Bernard Geis was born in Chicago on August 30, 1909. He was the youngest son of Harry Geis, a cigar manufacturer. Geis was an editor for Northwestern University's school newspaper in 1931. He graduated with a degree in English that same year.

Early Years in Publishing

Geis began his career in advertising but then became a magazine editor for Esquire and Coronet. He later moved into book publishing, working for Grosset & Dunlap and Prentice Hall. While at Grosset & Dunlap, Geis came up for the name of their paperback arm, Bantam Books. At Prentice Hall, Geis published Art Linkletter's Kids Say the Darndest Things. The book was based on Linkletter's interviews with children, which was a segment of his television show, House Party.

Career at Bernard Geis Associates

The success of Art Linkletter's book led to Geis starting his own publishing company, Bernard Geis Associates, in 1959. Backers included Linkletter, Groucho Marx, and television producers Mark Goodson and Bill Todman.

Geis focused heavily on promotion of books. Letty Cottin Pogrebin, his head of publicity from 1960 to 1970, told the New York Times, "[Geis] made authors into celebrities and celebrities into authors. Other publishers were very buttoned-down, and believed it was a gentleman's profession." Pogrebin also went on to say that Geis would give her about $100,000 to promote the books, and he pushed his authors to aggressively plug their books through interviews.
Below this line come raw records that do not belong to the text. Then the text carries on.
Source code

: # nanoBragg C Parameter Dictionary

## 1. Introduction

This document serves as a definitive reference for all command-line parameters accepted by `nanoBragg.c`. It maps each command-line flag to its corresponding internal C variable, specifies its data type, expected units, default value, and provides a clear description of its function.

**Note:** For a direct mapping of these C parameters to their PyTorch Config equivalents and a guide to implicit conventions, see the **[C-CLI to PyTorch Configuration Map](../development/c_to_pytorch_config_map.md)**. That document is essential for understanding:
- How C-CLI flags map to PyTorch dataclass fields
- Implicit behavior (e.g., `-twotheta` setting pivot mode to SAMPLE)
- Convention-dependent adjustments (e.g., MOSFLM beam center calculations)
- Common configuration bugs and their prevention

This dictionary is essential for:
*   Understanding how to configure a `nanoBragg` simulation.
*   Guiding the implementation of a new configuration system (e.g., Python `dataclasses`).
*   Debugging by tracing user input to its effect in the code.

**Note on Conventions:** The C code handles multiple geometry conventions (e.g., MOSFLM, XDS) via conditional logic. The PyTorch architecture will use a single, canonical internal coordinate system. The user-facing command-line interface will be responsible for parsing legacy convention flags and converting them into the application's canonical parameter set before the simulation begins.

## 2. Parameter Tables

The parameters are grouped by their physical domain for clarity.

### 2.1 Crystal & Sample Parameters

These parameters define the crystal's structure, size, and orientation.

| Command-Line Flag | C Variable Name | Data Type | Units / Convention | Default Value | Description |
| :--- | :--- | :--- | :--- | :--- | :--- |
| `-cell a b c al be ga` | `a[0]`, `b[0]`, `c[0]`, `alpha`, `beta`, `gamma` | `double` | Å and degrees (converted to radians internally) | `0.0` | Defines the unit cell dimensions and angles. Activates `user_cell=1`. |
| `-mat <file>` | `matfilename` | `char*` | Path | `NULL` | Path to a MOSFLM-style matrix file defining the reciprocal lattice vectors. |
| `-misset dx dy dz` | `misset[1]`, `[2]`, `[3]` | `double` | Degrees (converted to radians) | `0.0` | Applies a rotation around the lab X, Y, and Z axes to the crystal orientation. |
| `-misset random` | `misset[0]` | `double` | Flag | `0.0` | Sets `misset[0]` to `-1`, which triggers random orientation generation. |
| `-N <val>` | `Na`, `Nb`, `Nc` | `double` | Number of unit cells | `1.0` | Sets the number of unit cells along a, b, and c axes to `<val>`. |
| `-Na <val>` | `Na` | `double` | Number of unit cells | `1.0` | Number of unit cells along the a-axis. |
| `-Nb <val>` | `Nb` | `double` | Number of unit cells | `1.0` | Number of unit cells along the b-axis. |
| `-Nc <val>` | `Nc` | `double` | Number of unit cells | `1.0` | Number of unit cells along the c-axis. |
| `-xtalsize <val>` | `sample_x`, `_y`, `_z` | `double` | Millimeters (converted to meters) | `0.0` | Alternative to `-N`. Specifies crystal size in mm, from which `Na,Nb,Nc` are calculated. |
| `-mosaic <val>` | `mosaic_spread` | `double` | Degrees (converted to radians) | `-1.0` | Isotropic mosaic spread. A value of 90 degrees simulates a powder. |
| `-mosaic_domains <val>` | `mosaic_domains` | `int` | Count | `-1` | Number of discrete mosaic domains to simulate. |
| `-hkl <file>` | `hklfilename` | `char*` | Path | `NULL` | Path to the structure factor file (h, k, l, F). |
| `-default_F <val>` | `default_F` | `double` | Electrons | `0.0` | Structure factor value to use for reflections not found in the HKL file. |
Simon & Schuster's Michael Korda described Geis's use of Hollywood-style publicity tactics a "shameless blend of column plants, celebrity appearances, and Hollywood gossip that was new to publishing but was old hat for theater and movies."

Geis published Jacqueline Susann's Valley of the Dolls, which went on to spend 65 weeks on the New York Times Best Seller list. He also published Helen Gurley Brown's Sex and the Single Girl. Geis also published books by celebrities, including President Harry S. Truman, Groucho Marx, Harpo Marx, and Art Linkletter.

His partners withdrew from backing the company in 1967 after Geis began publishing novels featuring a lot of sex and people resembling real celebrities. Random House discontinued distribution over the book The King by Morton Cooper, whose main character was rumored to be based on Frank Sinatra, and a number of partners including Linkletter, Marx, Goodson and Todman backed out over The Exhibitionist by Henry Sutton (a pseudonym for novelist David R. Slavitt). Geis Associates filed for bankruptcy protection in 1971. The company's books were later published under the Geis imprint for other publishing houses up until 1995.

In his memoir, Writing Places, author William Zinsser described meeting with Geis in 1987. Zinger had been looking for an office to rent to do some writing and saw an ad saying "East 50s publisher seeks subtenant." Zinsser was surprised to find a fireman's pole installed in the office between the 5th and 4th floors. The office manager told him that Geis had had it installed and "he always [used] it when he [left]." Geis was then 78.

Marriage and children

Bernard Geis was married to author and editor Darlene Geis. Darlene Geis was the author of a number of popular books for young readers including The Little Train That Won a Medal, which sold more than 3 million copies. They had two sons; Peter and Stephen Geis.

Death

Bernard Geis died at New York Presbyterian Hospital on January 8, 2001.